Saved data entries
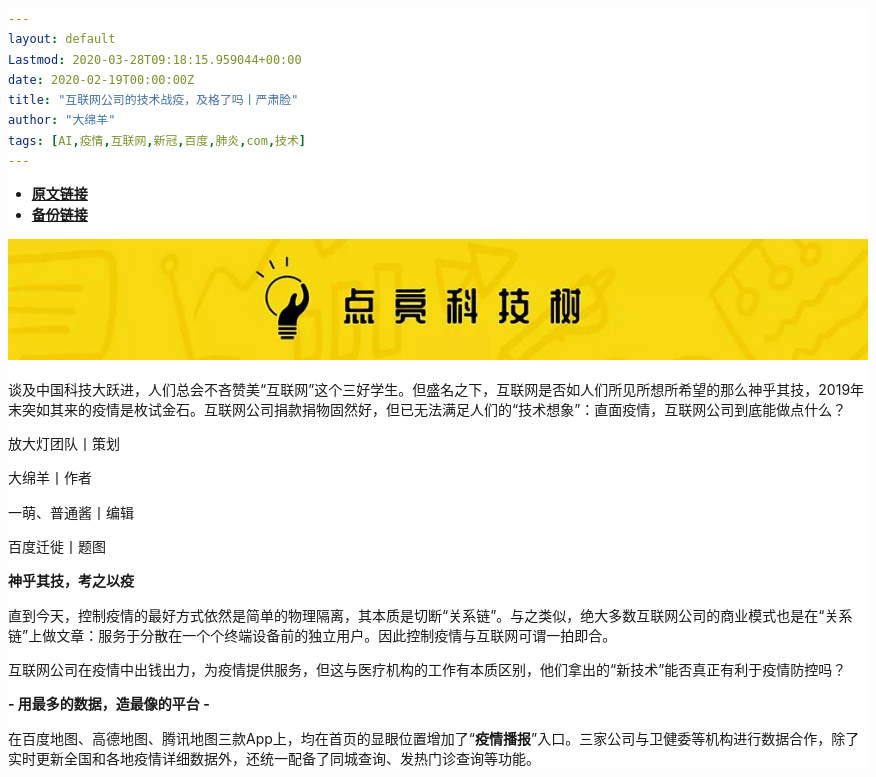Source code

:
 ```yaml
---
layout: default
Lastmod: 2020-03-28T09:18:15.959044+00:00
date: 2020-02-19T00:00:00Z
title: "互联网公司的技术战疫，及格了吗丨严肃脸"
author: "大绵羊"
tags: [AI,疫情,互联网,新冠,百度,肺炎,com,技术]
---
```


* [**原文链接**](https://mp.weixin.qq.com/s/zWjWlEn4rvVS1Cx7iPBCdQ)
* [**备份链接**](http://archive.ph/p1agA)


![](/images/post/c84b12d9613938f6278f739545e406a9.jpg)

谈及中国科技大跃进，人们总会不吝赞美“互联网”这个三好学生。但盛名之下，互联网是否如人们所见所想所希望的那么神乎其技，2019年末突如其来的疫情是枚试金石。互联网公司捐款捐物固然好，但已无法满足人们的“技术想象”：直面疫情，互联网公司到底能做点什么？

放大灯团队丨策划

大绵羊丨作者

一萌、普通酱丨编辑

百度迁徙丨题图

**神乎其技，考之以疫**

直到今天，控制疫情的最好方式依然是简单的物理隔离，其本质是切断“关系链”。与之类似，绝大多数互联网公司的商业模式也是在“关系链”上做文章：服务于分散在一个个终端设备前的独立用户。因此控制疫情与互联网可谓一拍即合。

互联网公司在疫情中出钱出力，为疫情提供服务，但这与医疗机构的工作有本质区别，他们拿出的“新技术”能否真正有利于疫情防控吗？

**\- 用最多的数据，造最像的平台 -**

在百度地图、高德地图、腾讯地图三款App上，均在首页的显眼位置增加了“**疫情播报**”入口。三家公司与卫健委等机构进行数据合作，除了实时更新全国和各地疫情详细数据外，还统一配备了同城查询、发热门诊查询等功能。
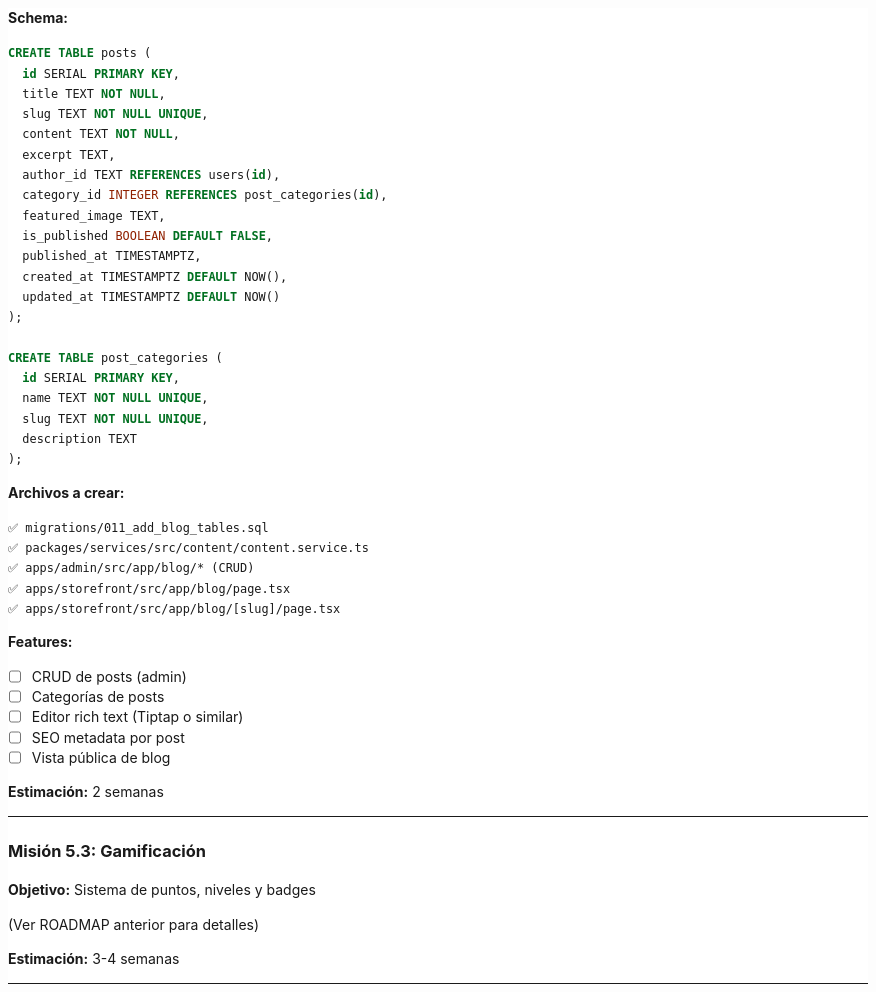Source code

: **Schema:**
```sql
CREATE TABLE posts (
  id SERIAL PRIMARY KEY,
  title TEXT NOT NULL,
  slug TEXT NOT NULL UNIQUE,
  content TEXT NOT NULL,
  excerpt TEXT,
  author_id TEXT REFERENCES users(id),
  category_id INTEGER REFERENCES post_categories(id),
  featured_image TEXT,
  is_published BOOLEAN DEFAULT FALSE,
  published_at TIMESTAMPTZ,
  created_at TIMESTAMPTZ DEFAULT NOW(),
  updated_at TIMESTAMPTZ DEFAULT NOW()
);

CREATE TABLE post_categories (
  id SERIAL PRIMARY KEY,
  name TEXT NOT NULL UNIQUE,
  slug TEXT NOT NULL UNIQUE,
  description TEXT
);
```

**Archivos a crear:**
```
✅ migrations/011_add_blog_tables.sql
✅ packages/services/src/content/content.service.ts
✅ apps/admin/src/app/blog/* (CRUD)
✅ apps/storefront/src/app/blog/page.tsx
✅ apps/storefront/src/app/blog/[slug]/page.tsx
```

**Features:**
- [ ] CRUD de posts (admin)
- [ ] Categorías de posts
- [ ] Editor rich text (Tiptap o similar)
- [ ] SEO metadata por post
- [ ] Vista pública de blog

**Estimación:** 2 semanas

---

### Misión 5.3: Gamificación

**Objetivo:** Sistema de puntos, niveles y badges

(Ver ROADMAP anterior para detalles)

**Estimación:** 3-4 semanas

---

_Assigned task_: Repeat all the records above exactly, leaving out any pictures.

_Answer space_:
Source code

:
 ```yaml
---
layout: default
Lastmod: 2020-03-28T09:18:15.959044+00:00
date: 2020-02-19T00:00:00Z
title: "互联网公司的技术战疫，及格了吗丨严肃脸"
author: "大绵羊"
tags: [AI,疫情,互联网,新冠,百度,肺炎,com,技术]
---
```


* [**原文链接**](https://mp.weixin.qq.com/s/zWjWlEn4rvVS1Cx7iPBCdQ)
* [**备份链接**](http://archive.ph/p1agA)


![](/images/post/c84b12d9613938f6278f739545e406a9.jpg)

谈及中国科技大跃进，人们总会不吝赞美“互联网”这个三好学生。但盛名之下，互联网是否如人们所见所想所希望的那么神乎其技，2019年末突如其来的疫情是枚试金石。互联网公司捐款捐物固然好，但已无法满足人们的“技术想象”：直面疫情，互联网公司到底能做点什么？

放大灯团队丨策划

大绵羊丨作者

一萌、普通酱丨编辑

百度迁徙丨题图

**神乎其技，考之以疫**

直到今天，控制疫情的最好方式依然是简单的物理隔离，其本质是切断“关系链”。与之类似，绝大多数互联网公司的商业模式也是在“关系链”上做文章：服务于分散在一个个终端设备前的独立用户。因此控制疫情与互联网可谓一拍即合。

互联网公司在疫情中出钱出力，为疫情提供服务，但这与医疗机构的工作有本质区别，他们拿出的“新技术”能否真正有利于疫情防控吗？

**\- 用最多的数据，造最像的平台 -**

在百度地图、高德地图、腾讯地图三款App上，均在首页的显眼位置增加了“**疫情播报**”入口。三家公司与卫健委等机构进行数据合作，除了实时更新全国和各地疫情详细数据外，还统一配备了同城查询、发热门诊查询等功能。
Source code

: **Schema:**
```sql
CREATE TABLE posts (
  id SERIAL PRIMARY KEY,
  title TEXT NOT NULL,
  slug TEXT NOT NULL UNIQUE,
  content TEXT NOT NULL,
  excerpt TEXT,
  author_id TEXT REFERENCES users(id),
  category_id INTEGER REFERENCES post_categories(id),
  featured_image TEXT,
  is_published BOOLEAN DEFAULT FALSE,
  published_at TIMESTAMPTZ,
  created_at TIMESTAMPTZ DEFAULT NOW(),
  updated_at TIMESTAMPTZ DEFAULT NOW()
);

CREATE TABLE post_categories (
  id SERIAL PRIMARY KEY,
  name TEXT NOT NULL UNIQUE,
  slug TEXT NOT NULL UNIQUE,
  description TEXT
);
```

**Archivos a crear:**
```
✅ migrations/011_add_blog_tables.sql
✅ packages/services/src/content/content.service.ts
✅ apps/admin/src/app/blog/* (CRUD)
✅ apps/storefront/src/app/blog/page.tsx
✅ apps/storefront/src/app/blog/[slug]/page.tsx
```

**Features:**
- [ ] CRUD de posts (admin)
- [ ] Categorías de posts
- [ ] Editor rich text (Tiptap o similar)
- [ ] SEO metadata por post
- [ ] Vista pública de blog

**Estimación:** 2 semanas

---

### Misión 5.3: Gamificación

**Objetivo:** Sistema de puntos, niveles y badges

(Ver ROADMAP anterior para detalles)

**Estimación:** 3-4 semanas

---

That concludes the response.